- Task to complete
Every line in the entries that holds "confirm" should be identified and copied.
######
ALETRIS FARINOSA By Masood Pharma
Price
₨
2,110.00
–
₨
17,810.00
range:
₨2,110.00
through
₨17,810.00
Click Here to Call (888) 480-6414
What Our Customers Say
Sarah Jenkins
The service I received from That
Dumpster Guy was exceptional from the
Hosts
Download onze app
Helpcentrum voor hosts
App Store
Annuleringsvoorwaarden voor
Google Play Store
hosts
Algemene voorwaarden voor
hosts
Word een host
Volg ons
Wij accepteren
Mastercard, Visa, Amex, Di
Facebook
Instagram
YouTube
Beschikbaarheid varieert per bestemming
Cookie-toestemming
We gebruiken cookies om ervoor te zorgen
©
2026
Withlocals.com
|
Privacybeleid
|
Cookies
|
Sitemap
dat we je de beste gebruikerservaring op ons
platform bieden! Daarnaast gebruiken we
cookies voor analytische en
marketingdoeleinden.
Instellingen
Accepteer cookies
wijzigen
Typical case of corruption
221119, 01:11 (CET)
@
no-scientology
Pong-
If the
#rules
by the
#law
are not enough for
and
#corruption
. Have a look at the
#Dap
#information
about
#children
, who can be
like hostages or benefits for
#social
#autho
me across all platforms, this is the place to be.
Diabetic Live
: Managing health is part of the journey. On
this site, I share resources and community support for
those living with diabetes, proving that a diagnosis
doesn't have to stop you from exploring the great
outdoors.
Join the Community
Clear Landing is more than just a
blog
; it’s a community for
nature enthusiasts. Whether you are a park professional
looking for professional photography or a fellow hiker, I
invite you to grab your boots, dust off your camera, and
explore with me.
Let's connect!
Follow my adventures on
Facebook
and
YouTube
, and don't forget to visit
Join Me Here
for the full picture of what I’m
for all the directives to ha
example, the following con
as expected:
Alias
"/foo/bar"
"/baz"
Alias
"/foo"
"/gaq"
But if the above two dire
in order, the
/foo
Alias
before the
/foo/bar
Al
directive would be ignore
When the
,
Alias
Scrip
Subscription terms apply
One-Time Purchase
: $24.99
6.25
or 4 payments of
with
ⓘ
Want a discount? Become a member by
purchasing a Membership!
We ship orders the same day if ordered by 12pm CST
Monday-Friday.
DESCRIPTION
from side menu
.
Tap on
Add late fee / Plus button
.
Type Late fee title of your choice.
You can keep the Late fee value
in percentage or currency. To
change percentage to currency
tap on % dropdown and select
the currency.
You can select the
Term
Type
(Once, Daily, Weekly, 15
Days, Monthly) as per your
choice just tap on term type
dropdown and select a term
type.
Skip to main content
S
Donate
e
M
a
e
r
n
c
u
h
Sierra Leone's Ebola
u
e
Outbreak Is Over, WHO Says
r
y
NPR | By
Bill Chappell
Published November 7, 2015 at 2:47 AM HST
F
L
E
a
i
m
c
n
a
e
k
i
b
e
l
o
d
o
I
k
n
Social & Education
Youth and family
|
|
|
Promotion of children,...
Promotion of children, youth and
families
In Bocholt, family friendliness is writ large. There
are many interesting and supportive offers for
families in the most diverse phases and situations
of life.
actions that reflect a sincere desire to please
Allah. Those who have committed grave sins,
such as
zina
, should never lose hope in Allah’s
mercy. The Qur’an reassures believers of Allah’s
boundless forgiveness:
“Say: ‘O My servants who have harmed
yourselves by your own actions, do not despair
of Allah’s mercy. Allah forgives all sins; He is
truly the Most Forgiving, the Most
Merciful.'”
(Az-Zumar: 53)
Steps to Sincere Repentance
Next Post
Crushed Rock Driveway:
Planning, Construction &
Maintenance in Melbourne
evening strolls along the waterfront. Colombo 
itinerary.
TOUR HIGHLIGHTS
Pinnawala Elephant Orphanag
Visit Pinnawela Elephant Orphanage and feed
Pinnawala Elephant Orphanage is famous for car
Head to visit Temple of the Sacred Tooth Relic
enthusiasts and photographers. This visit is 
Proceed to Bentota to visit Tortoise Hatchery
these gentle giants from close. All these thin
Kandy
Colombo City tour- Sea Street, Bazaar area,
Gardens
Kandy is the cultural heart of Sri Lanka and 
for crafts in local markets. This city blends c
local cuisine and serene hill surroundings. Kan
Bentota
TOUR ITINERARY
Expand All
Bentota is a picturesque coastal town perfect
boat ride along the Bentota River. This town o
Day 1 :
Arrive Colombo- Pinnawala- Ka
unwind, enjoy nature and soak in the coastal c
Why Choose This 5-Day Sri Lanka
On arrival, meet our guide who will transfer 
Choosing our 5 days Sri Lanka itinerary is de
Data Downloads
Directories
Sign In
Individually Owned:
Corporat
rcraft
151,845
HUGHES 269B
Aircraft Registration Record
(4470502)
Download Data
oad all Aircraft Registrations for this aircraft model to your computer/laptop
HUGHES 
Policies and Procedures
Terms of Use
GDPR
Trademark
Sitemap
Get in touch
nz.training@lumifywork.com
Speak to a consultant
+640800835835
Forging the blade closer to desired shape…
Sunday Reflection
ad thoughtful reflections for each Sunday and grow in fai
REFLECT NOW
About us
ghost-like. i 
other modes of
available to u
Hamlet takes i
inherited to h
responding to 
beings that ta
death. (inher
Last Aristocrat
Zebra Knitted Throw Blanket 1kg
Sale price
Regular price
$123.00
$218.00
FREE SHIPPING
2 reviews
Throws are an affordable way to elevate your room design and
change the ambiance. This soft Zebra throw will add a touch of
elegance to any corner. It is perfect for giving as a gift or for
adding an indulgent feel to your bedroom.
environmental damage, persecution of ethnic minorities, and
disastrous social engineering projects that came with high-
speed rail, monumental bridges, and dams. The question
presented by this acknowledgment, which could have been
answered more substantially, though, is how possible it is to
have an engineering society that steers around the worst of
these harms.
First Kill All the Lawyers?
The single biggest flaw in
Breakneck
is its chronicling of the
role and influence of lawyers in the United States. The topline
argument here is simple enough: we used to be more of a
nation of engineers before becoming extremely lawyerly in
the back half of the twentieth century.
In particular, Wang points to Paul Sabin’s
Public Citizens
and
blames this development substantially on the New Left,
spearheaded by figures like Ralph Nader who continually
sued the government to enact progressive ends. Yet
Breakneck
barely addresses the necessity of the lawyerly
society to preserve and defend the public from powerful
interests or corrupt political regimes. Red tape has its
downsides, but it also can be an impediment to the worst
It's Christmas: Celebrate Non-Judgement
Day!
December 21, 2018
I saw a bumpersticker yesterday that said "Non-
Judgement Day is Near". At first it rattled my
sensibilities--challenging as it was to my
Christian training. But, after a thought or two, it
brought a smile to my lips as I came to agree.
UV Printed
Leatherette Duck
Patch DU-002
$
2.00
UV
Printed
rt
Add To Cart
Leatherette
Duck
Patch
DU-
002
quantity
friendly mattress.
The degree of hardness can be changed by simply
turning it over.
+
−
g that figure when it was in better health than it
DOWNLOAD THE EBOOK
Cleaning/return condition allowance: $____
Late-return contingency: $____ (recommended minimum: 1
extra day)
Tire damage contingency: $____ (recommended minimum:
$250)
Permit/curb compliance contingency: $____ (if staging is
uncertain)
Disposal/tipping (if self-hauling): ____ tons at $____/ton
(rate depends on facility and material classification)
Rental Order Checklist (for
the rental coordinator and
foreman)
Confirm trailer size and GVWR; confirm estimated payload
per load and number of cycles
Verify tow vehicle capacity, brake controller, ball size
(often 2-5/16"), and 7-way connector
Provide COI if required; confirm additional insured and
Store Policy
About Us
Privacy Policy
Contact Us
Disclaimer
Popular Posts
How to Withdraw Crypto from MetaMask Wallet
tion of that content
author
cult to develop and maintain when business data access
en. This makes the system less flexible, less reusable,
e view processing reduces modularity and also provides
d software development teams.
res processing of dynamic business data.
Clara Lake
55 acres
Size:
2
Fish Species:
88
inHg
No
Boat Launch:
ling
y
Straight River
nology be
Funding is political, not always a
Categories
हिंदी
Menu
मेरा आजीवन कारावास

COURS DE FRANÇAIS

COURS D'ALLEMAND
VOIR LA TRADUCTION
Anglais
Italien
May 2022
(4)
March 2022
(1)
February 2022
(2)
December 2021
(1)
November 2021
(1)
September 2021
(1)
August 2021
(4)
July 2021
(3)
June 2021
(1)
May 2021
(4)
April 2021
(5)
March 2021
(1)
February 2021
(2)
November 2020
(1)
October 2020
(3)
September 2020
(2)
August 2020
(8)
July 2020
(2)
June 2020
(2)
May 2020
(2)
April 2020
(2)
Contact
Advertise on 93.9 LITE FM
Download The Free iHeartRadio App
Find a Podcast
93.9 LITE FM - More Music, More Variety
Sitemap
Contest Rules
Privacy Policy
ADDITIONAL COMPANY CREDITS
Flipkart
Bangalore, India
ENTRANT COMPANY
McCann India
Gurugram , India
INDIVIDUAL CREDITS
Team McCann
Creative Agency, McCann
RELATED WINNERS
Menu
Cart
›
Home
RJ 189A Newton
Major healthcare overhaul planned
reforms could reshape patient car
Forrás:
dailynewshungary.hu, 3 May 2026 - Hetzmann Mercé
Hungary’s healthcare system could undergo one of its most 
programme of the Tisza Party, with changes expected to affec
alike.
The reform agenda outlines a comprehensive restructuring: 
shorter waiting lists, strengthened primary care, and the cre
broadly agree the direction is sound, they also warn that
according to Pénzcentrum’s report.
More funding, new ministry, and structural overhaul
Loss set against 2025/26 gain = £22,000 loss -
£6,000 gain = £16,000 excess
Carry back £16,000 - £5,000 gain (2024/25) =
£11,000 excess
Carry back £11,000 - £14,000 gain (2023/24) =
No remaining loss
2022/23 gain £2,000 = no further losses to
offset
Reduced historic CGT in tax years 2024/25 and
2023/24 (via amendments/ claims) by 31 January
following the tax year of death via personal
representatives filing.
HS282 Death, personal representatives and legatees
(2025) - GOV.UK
######
- Output for this task
Confirm trailer size and GVWR; confirm estimated payload
Provide COI if required; confirm additional insured and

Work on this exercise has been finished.